# Directions
In the book review, what is the name of the protagonist's cat?

# Source document
---*---
THE MOUSSE WONDERFUL TIME OF THE YEAR, the tenth book in the Oxford Tearoom Mystery series by H.Y. Hanna, is a delightful Christmas cozy that captures the feeling of an Agatha Christie book! When the protagonist, Gemma Rose, is roped into catering a traditional Christmas children’s tea at a local mansion, little did she know she’d be snowed in with a murderer. From a letch of a prodigal son, to an unloving octogenarian, to an Oxford professor, to a chauffeur, to a doormat of a wife, to the housekeeper, it takes all Gemma’s experience to find out who had reasons to murder…and to keep the four Old Biddies out of trouble. To make matters worse, her adorable cat, Muesli, is back to making mischief for Gemma while endearing herself to everyone else. While the suspect list was limited because of the “locked house” scenario, each of the people there had plenty of reasons to want the victim dead which kept me guessing. With the reveal (again done in an Agatha Christie fashion) I enjoyed the way the clues were pieced together to find the culprit.
---*---
# Input data
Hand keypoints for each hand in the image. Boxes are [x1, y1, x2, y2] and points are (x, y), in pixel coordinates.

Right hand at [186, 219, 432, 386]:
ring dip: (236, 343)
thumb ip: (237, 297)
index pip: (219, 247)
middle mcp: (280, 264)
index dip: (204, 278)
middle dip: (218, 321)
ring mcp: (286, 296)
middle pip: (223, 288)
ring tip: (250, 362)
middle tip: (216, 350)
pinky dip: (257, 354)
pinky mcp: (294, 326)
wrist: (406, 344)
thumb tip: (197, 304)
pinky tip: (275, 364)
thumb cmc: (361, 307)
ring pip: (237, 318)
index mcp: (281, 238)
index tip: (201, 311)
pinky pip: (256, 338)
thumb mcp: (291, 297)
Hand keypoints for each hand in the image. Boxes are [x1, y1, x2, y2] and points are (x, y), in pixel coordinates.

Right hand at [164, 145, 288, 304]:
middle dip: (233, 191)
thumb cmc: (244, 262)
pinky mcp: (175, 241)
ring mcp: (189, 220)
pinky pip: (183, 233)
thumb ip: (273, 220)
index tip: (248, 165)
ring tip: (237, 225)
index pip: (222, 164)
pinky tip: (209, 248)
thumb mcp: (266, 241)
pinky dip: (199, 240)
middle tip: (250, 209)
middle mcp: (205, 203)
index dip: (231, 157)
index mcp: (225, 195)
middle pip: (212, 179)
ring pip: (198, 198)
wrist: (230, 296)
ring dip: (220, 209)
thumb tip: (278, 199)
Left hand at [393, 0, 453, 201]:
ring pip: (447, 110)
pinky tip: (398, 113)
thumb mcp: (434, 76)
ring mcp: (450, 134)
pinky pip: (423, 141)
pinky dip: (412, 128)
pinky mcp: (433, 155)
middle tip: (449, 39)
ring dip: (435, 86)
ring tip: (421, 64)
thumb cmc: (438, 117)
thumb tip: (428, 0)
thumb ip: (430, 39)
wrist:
---*---
# Finished task
Muesli.